Alors que Santé publique France estime à 40 le nombre de décès en excès en Occitanie lors de la canicule de juillet, certains départements apparaissent davantage touchés, comme dans le Lot, frappé par une surmortalité. Les professionnels ont renforcé leur vigilance auprès des personnes isolées.
La carte de Santé publique France publiée le 19 août 2026 après plusieurs épisodes de canicule, interpelle. Dans le Lot, le Gers ou encore l’Aveyron, l’excès de mortalité apparaît nettement supérieur à la moyenne régionale. Mais attention à l’interprétation : en Occitanie, 1.861 décès ont été observés entre le 3 et le 22 juillet, contre 1.821 attendus, soit 40 décès supplémentaires (+ 2,2 %). Ces chiffres restent provisoires et concernent la mortalité « toutes causes confondues ».
« Oui, la chaleur est un facteur qui peut venir aggraver certaines pathologies qui vont conduire au décès, mais ce n’est pas le seul »**, rappelle Jérôme Pouey, épidémiologiste à Toulouse pour la cellule de Santé publique France en Occitanie. Autrement dit, ces décès ne peuvent pas, à ce stade, être attribués directement à la canicule. Et dans les départements où les effectifs sont faibles, quelques décès supplémentaires peuvent faire bondir les pourcentages.
« On a isolé toutes les personnes qui étaient seules »
Sur le terrain, pourtant, la chaleur est bien identifiée comme un facteur de fragilité. Dans le Lot, la Fédération de l’ADMR, le réseau national associatif de service à la personne, a renforcé son dispositif auprès de ses bénéficiaires. « On a isolé toutes les personnes qui étaient seules, et on a fait un accompagnement extrêmement spécifique et beaucoup plus poussé pour s’assurer qu’elles allaient bien », raconte Martial Lagrue, son directeur.
L’association avait identifié 300 à 400 personnes nécessitant une vigilance accrue cet été. Les salariés et les bénévoles les ont contactées régulièrement, parfois plusieurs fois par jour. Les interventions pouvaient également être décalées, dès 7 heures du matin ou en fin de journée, pour éviter les heures les plus chaudes.

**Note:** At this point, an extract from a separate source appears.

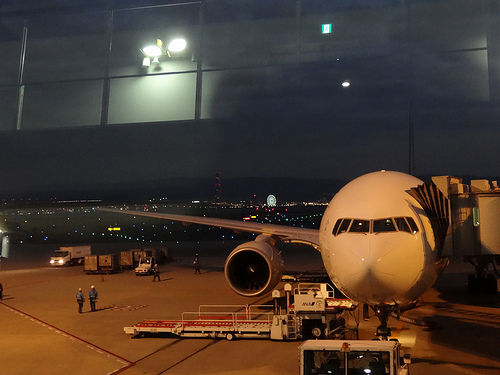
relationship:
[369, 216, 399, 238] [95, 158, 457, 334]
window on plane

Et les salariés avaient eux-mêmes des consignes strictes : faire boire un verre d’eau au client à l’arrivée, et un autre avant de repartir, pour être sûr qu’ils restent hydratés.
Un changement de comportement qui alerte
Dans ce département très rural, les intervenants ne surveillent pas seulement l’hydratation des personnes les plus vulnérables. Ils observent la température, la fatigue, l’état général, mais aussi les changements de comportement. « Une personne qui d’habitude parle, peut se retrouver peut-être un peu muette quand elle va mal », explique Martial Lagrue. Pour les équipes, ce changement inhabituel peut être le premier signal qu’il faut « tirer la sonnette d’alarme ». « Pendant ces canicules, nous avons d’ailleurs fait plus d’appels aux pompiers et au 15 », assure le directeur de la Fédération de l’ADMR du Lot.
Une vigilance qui pourrait devenir la norme. Car Santé publique France souligne que l’épisode de juillet a été exceptionnel par sa durée et son étendue, tandis que les personnes de 75 ans et plus représentent les trois quarts des décès en excès observés au niveau national.